[Instructions to follow] Please return the stretch of the heritage conservation districts article from "One has to wonder" through "(HCD) in Ontario.", word for word.

---------- Provided passage ----------

The rise of heritage conservation districts

heritage conservation by Robert Hulley

One has to wonder if members of the provincial government in 1975 predicted the huge success that would result from the legislation they passed to create Heritage Conservation Districts (HCD) in Ontario.

Today there are 124 HCDs in existence, containing more than 22,300 properties -- with six more districts pending designation. An HCD is essentially a specific area that a municipality has designated in a policy statement bylaw. That designation is registered on the title of each affected property within the district. It includes guidelines meant to protect and provide stability to an area that is believed to have cultural heritage values worth preserving.

[Photo slideshow of Ontario heritage homes by Robert Hulley.]

There are a several reasons for the dramatic increase in the number of these districts, not the least of which is that two academic studies have shown that, although properties within HCD boundaries are relatively more expensive than those of neighbouring areas, the former tend to hold their value better, even in depressed markets.

"Despite an appreciation for older architectural styles, owners of heritage homes want modern, stylish bathrooms and kitchens."

---------- Data section ----------

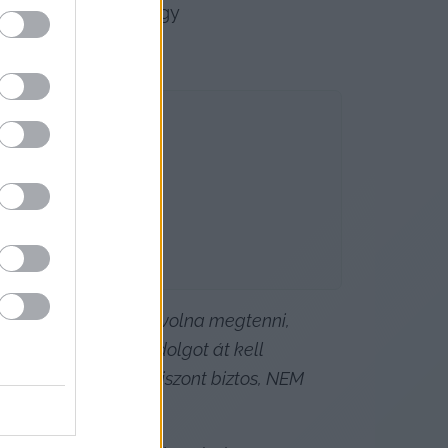
Hadházy Ákos erre utalhatott, amikor posztjában idézőjelbe tette a Kúriát, majd ezért fogalmazhatott úgy, hogy 
Másképp nem merték volna megtenni, 
kozni. Emiatt több dolgot át kell 
os dologban. Ami viszont biztos, NEM 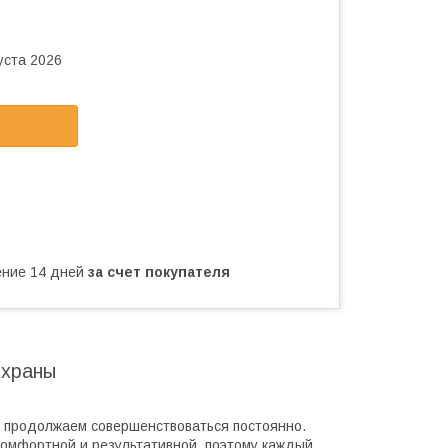
уста 2026
чение 14 дней
за счет покупателя
охраны
ы продолжаем совершенствоваться постоянно.
комфортной и результативной, поэтому каждый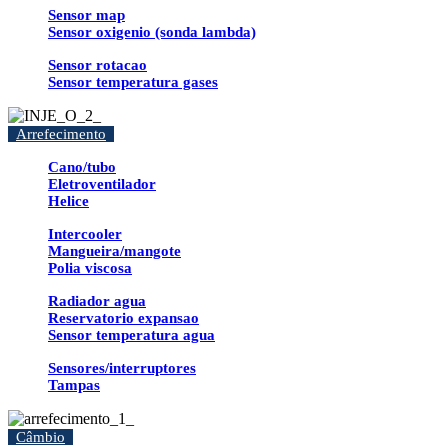
Sensor map
Sensor oxigenio (sonda lambda)
Sensor rotacao
Sensor temperatura gases
Arrefecimento
Cano/tubo
Eletroventilador
Helice
Intercooler
Mangueira/mangote
Polia viscosa
Radiador agua
Reservatorio expansao
Sensor temperatura agua
Sensores/interruptores
Tampas
Câmbio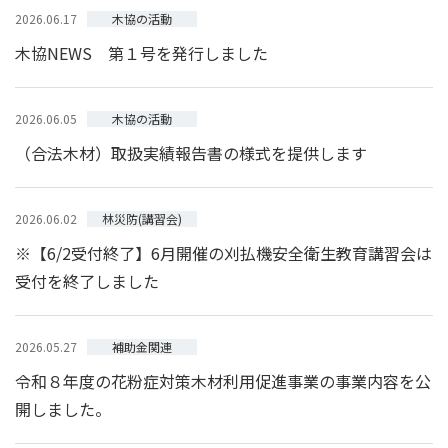
木協の活動
2026.06.17
木協NEWS 第１号を発行しました
木協の活動
2026.06.05
（合法木材）取扱実績報告書の様式を提供します
林災防(講習会)
2026.06.02
※【6/2受付終了】6月開催の刈払機安全衛生教育講習会は
受付を終了しました
補助金関連
2026.05.27
令和８年度の花粉症対策木材利用促進事業の事業内容を公
開しました。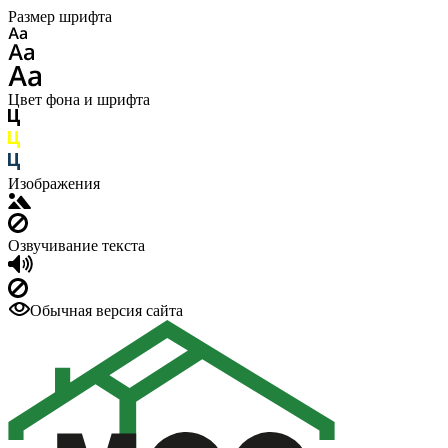
Размер шрифта
Цвет фона и шрифта
Изображения
Озвучивание текста
Обычная версия сайта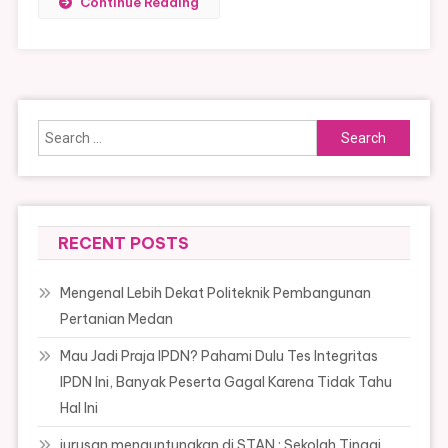
Continue Reading
Search
for:
RECENT POSTS
Mengenal Lebih Dekat Politeknik Pembangunan
Pertanian Medan
Mau Jadi Praja IPDN? Pahami Dulu Tes Integritas
IPDN Ini, Banyak Peserta Gagal Karena Tidak Tahu
Hal Ini
jurusan menguntungkan di STAN : Sekolah Tinggi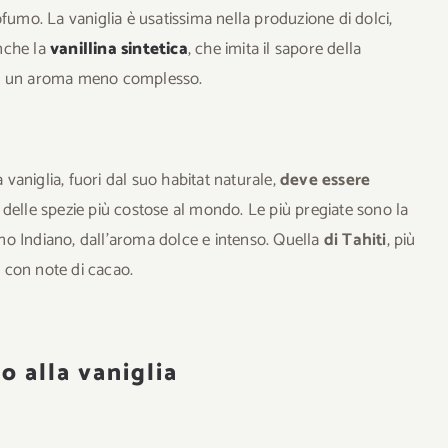
fumo. La vaniglia è usatissima nella produzione di dolci,
nche la
vanillina sintetica
, che imita il sapore della
 ha un aroma meno complesso.
a vaniglia, fuori dal suo habitat naturale,
deve essere
na delle spezie più costose al mondo.
Le più pregiate sono la
ano Indiano, dall’aroma dolce e intenso. Quella
di Tahiti
, più
a, con note di cacao.
o alla vaniglia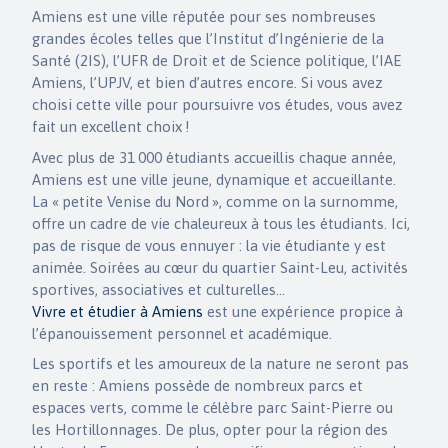
Amiens est une ville réputée pour ses nombreuses
grandes écoles telles que l’Institut d’Ingénierie de la
Santé (2IS), l’UFR de Droit et de Science politique, l’IAE
Amiens, l’UPJV, et bien d’autres encore. Si vous avez
choisi cette ville pour poursuivre vos études, vous avez
fait un excellent choix !
Avec plus de 31 000 étudiants accueillis chaque année,
Amiens est une ville jeune, dynamique et accueillante.
La « petite Venise du Nord », comme on la surnomme,
offre un cadre de vie chaleureux à tous les étudiants. Ici,
pas de risque de vous ennuyer : la vie étudiante y est
animée. Soirées au cœur du quartier Saint-Leu, activités
sportives, associatives et culturelles…
Vivre et étudier à Amiens
est une expérience propice à
l’épanouissement personnel et académique.
Les sportifs et les amoureux de la nature ne seront pas
en reste : Amiens possède de nombreux parcs et
espaces verts, comme le célèbre parc Saint-Pierre ou
les Hortillonnages. De plus, opter pour la région des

----------

[Your solution]
One has to wonder if members of the provincial government in 1975 predicted the huge success that would result from the legislation they passed to create Heritage Conservation Districts (HCD) in Ontario.